→ **Task directions**
Lines below that include "contrast" are the answer; copy each one.

→ **Information shown**
====================

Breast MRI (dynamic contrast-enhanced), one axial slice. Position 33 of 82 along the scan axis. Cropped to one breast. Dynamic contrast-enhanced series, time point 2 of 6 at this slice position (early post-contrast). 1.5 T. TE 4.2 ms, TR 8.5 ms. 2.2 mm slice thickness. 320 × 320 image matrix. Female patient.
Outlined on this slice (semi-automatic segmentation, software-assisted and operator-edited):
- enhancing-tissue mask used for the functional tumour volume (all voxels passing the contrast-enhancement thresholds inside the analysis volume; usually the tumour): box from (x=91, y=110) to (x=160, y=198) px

====================

→ **Answer section**
Breast MRI (dynamic contrast-enhanced), one axial slice. Position 33 of 82 along the scan axis. Cropped to one breast. Dynamic contrast-enhanced series, time point 2 of 6 at this slice position (early post-contrast). 1.5 T. TE 4.2 ms, TR 8.5 ms. 2.2 mm slice thickness. 320 × 320 image matrix. Female patient.
- enhancing-tissue mask used for the functional tumour volume (all voxels passing the contrast-enhancement thresholds inside the analysis volume; usually the tumour): box from (x=91, y=110) to (x=160, y=198) px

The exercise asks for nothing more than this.